Tasks to perform:
a) From the registry requirements text, reproduce the part that opens with the words "This section describes" and closes with "the registry content.".
b) In the registry requirements text, what rights do Registry Clients lack?
c) Translate this sentence from the registry requirements text into Spanish: "Registered users have a contract with the Registration Authority (RA) that must be authenticated for usage."

Text extract:
######
This section describes the supported user roles and the requirements for registry accessibility.  The registry requirements are described in two sections: lifecycle management and query management.  It is assumed that the registry services will be available through interfaces designed for both automatic and human interactions with the registry content. 

 

4.1       Roles and Role Management

 

The OASIS/ebXML Registry Services Specification describes the different types of XML Registry users.   While the Responsible Organization (RO) is the “owner” of the XML objects submitted on its behalf, the associated  Submitting Organization (SO) is the Point of Contact for the object.  As the ISO/IEC 11179 standard has an established set of registry roles and responsibilities, the OASIS/ebXML standard modeled their roles and responsibilities on those in ISO/IEC 11179.  It is assumed that the XML Registry will adopt the same structure and extend the list as needed.  For registry administration purposes, it is important to distinguish between Registry Guests or Clients and Registered Users.  Registry Clients do not have rights to submit or update Registry content, but only have query access to discover and access content.  They have no contract and do not require authentication to use the registry.  Registered users have a contract with the Registration Authority (RA) that must be authenticated for usage.  They can submit or update Registry content.  The following sections describe the categories of Registry Users.
######
Extracted material:
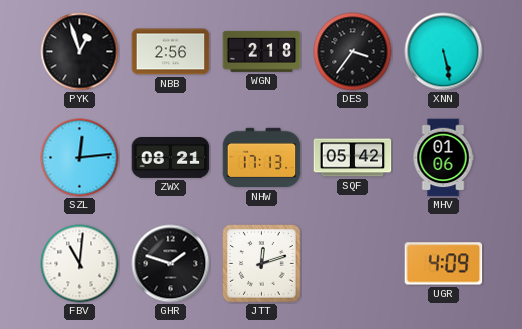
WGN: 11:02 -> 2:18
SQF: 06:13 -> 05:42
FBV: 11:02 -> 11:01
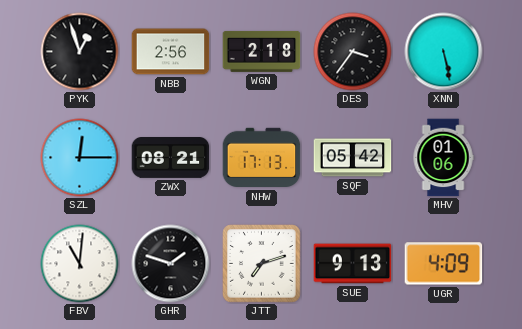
SZL: 12:14 -> 12:15
JTT: 12:12 -> 7:12
SUE: none -> 9:13
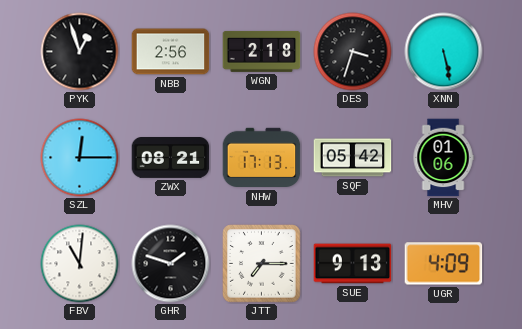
DES: 3:36 -> 3:33
JTT: 7:12 -> 7:15
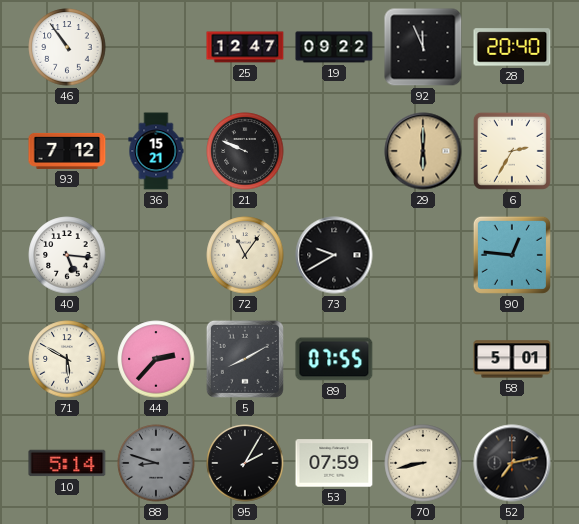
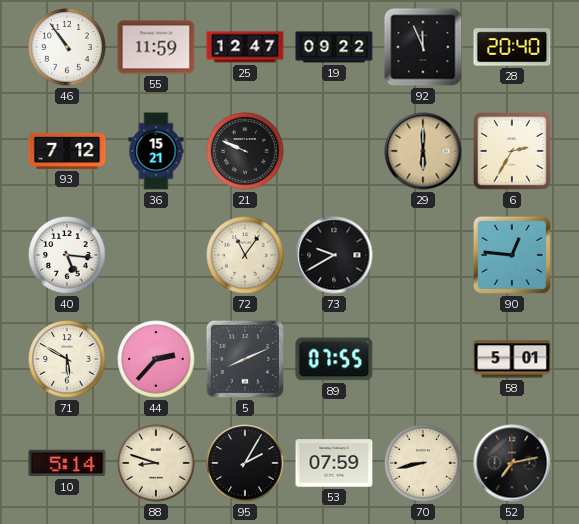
55: none -> 11:59
5: 8:10 -> 8:11
88 dial: grey -> cream
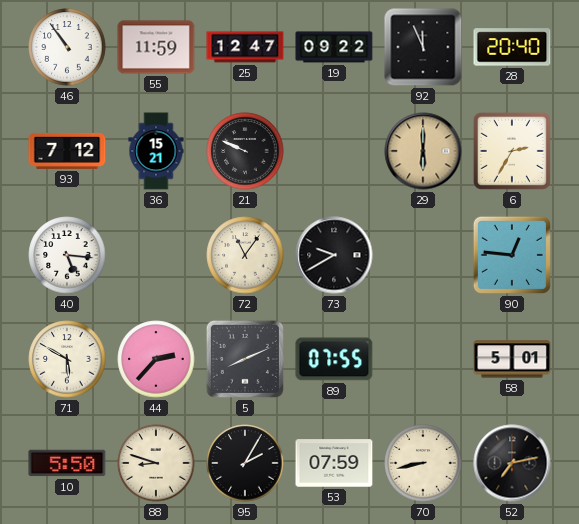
10: 5:14 -> 5:50
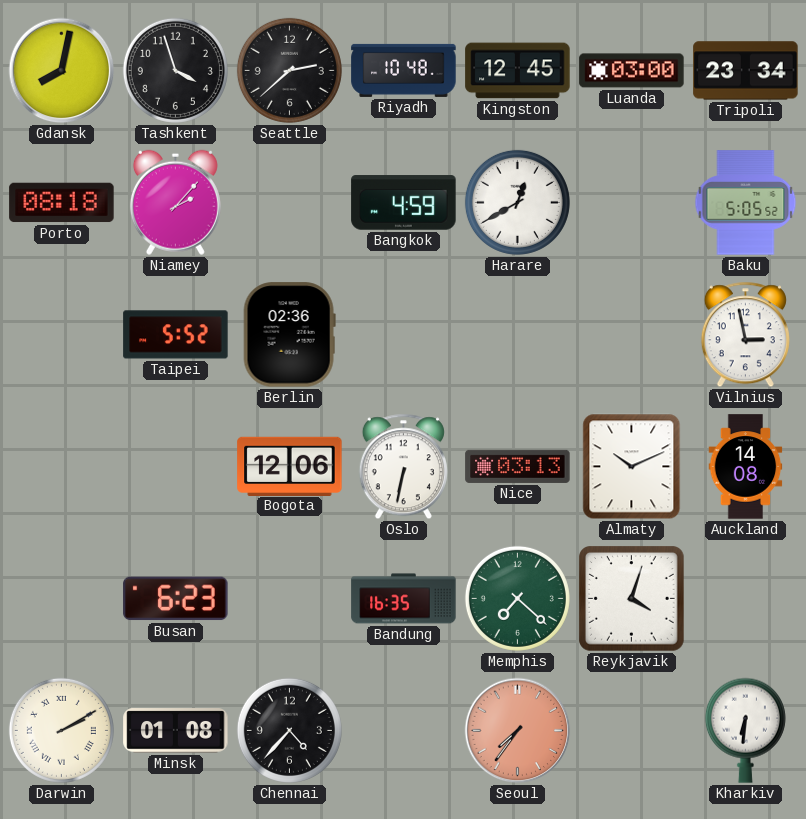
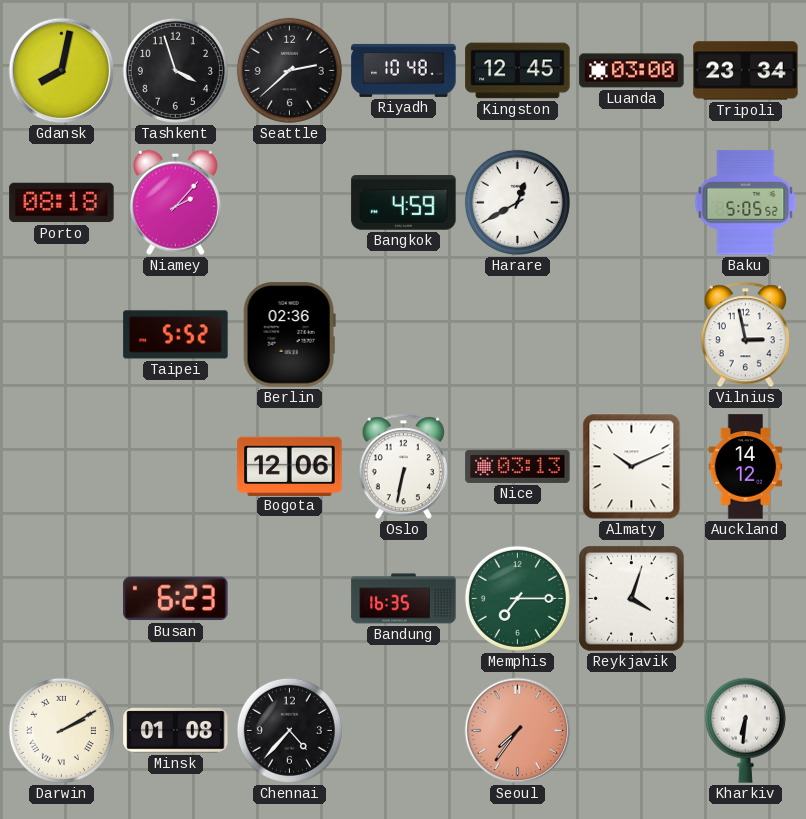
Auckland: 14:08 -> 14:12
Memphis: 7:22 -> 7:15
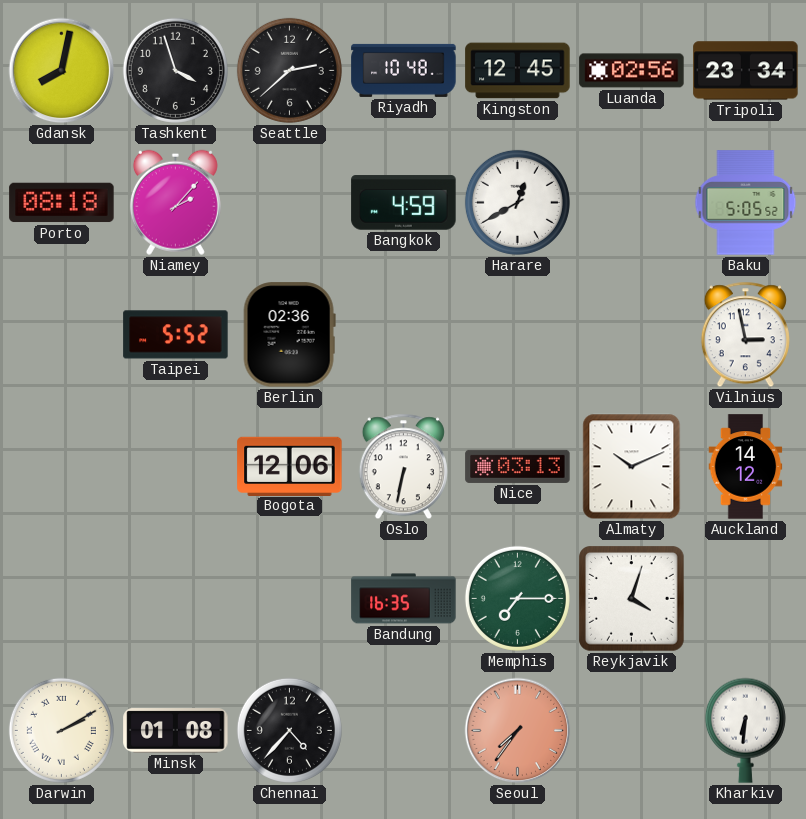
Luanda: 03:00 -> 02:56
Busan: 6:23 -> none
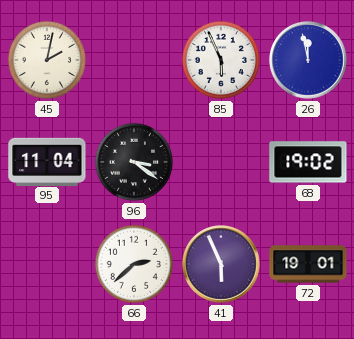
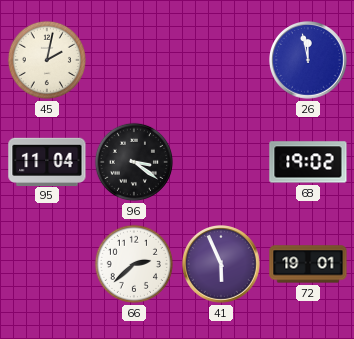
85: 5:56 -> none
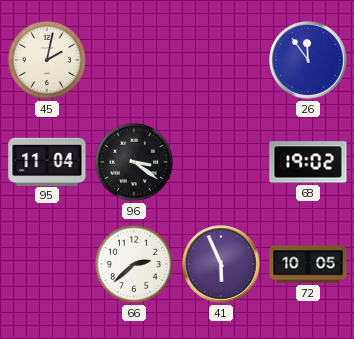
26: 11:58 -> 11:54
72: 19:01 -> 10:05
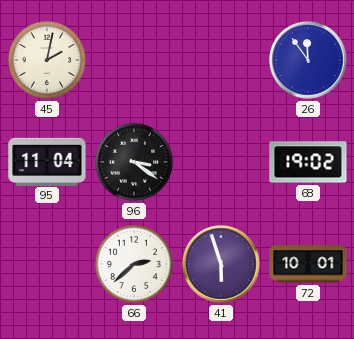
41: 5:56 -> 5:57
72: 10:05 -> 10:01
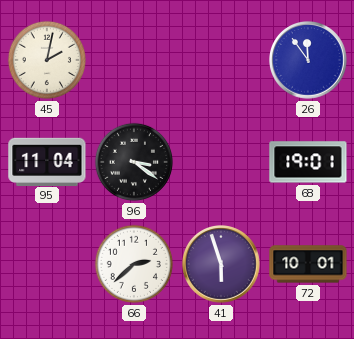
68: 19:02 -> 19:01
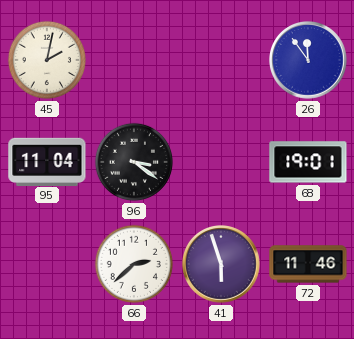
72: 10:01 -> 11:46
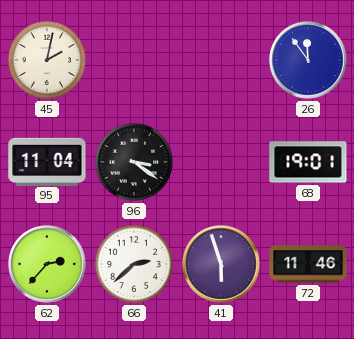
62: none -> 2:37
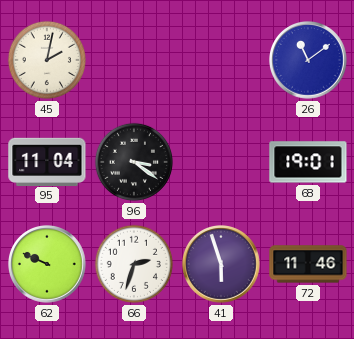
26: 11:54 -> 11:09
62: 2:37 -> 9:49
66: 2:38 -> 2:33
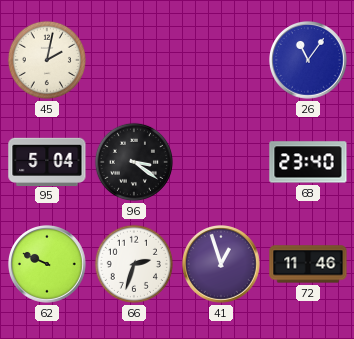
26: 11:09 -> 11:06
95: 11:04 -> 5:04
68: 19:01 -> 23:40
41: 5:57 -> 12:57
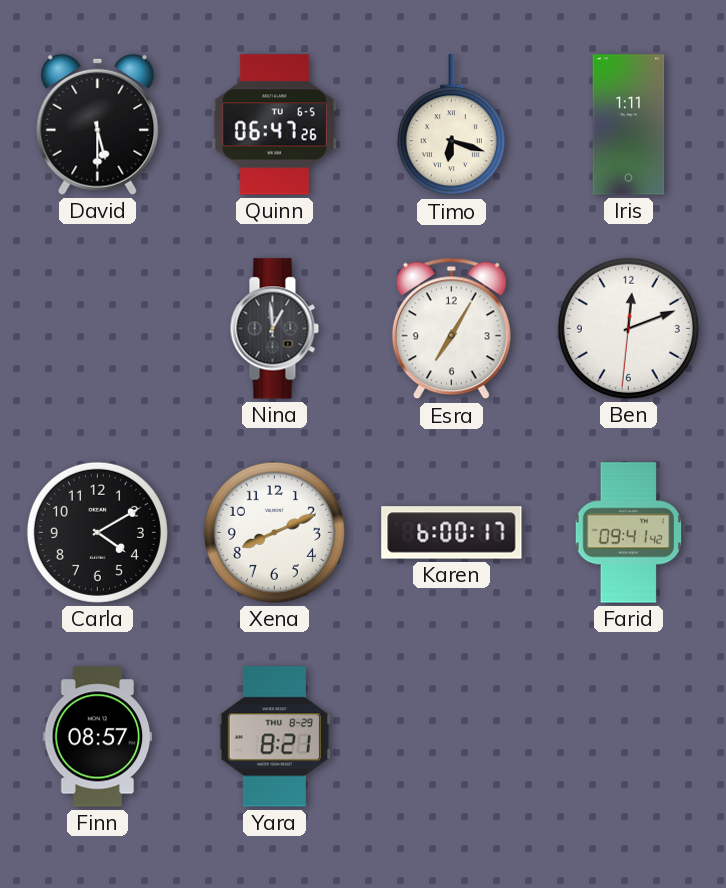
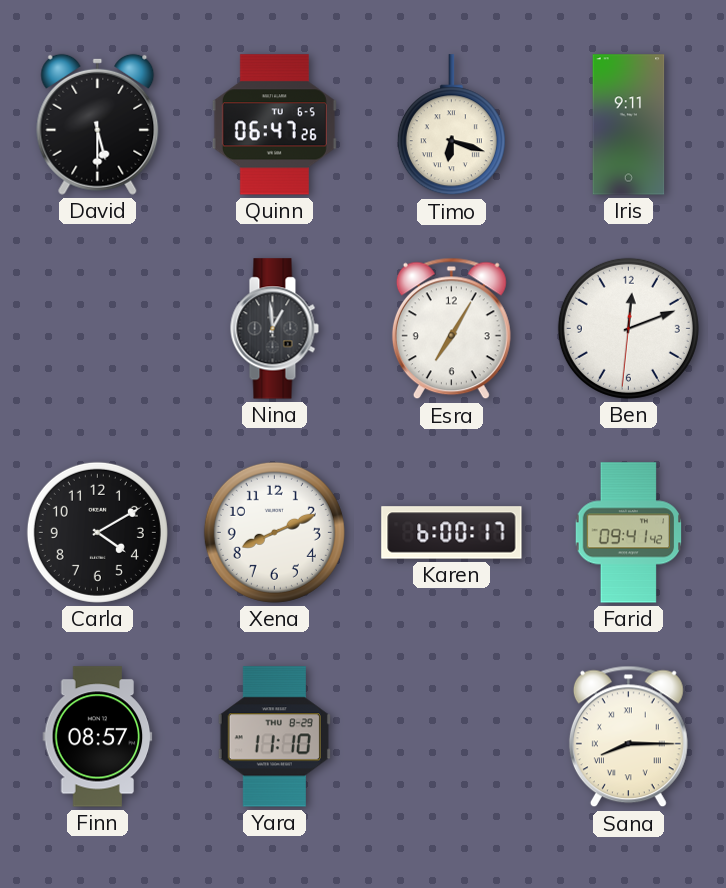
Iris: 1:11 -> 9:11
Yara: 8:21 -> 11:10
Sana: none -> 8:15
######
Solutions per task:
a)
This section describes the supported user roles and the requirements for registry accessibility.  The registry requirements are described in two sections: lifecycle management and query management.  It is assumed that the registry services will be available through interfaces designed for both automatic and human interactions with the registry content.

b) They do not have rights to submit or update Registry content.

c) Los usuarios registrados tienen un contrato con la Autoridad de Registro (RA) que debe autenticarse para su uso.